▶ _Assignment_
Pull every line holding the string "Rendered" from the records below.

▶ _Task input_
◇ ◇ ◇ ◇ ◇ ◇ ◇

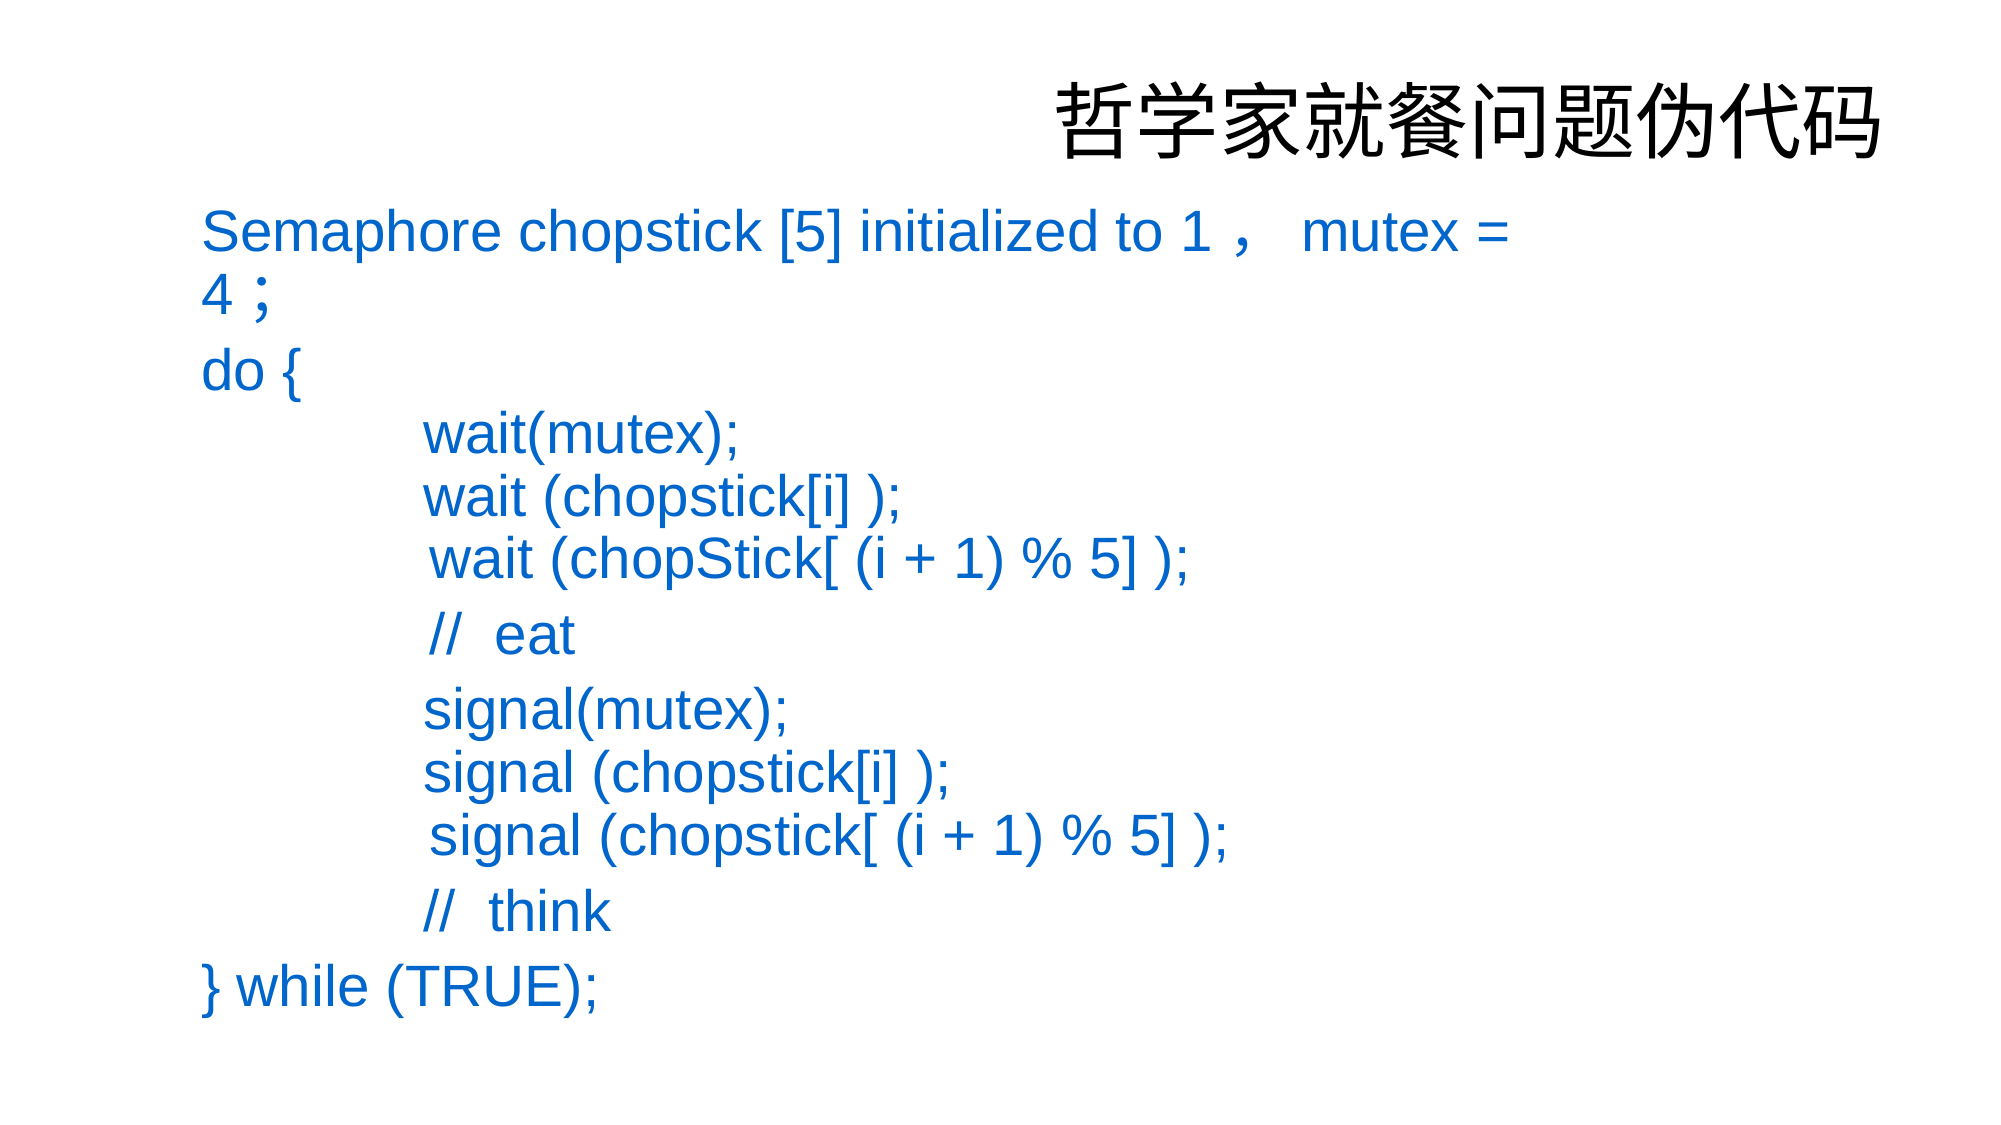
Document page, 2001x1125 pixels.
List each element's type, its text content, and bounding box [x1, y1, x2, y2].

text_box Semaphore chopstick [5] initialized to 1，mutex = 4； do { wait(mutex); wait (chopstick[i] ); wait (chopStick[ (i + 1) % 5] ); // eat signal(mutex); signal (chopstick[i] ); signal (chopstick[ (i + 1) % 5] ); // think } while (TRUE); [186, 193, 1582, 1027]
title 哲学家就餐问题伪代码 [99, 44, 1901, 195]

◇ ◇ ◇ ◇ ◇ ◇ ◇

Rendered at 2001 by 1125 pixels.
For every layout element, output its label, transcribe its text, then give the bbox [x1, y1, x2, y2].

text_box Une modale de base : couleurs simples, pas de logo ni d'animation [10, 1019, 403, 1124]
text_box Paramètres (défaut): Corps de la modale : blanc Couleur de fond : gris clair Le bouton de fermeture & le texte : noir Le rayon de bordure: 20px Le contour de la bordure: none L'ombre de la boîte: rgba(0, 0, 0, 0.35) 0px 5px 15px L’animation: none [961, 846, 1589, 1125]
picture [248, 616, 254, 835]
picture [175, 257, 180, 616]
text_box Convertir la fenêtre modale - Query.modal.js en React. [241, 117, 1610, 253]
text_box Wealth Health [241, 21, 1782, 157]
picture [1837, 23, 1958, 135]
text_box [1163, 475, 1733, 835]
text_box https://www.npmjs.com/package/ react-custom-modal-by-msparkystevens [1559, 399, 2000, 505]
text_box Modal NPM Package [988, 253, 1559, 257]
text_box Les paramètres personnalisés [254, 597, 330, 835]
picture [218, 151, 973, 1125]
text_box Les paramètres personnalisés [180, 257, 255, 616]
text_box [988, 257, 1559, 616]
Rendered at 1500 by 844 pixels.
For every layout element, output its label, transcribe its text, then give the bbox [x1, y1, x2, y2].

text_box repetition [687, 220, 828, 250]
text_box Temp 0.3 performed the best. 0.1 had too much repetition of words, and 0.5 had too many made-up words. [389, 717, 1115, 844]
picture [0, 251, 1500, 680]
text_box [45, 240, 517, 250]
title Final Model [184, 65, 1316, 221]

◇ ◇ ◇ ◇ ◇ ◇ ◇

▶ _Exercise response_
Rendered at 2001 by 1125 pixels.
Rendered at 1500 by 844 pixels.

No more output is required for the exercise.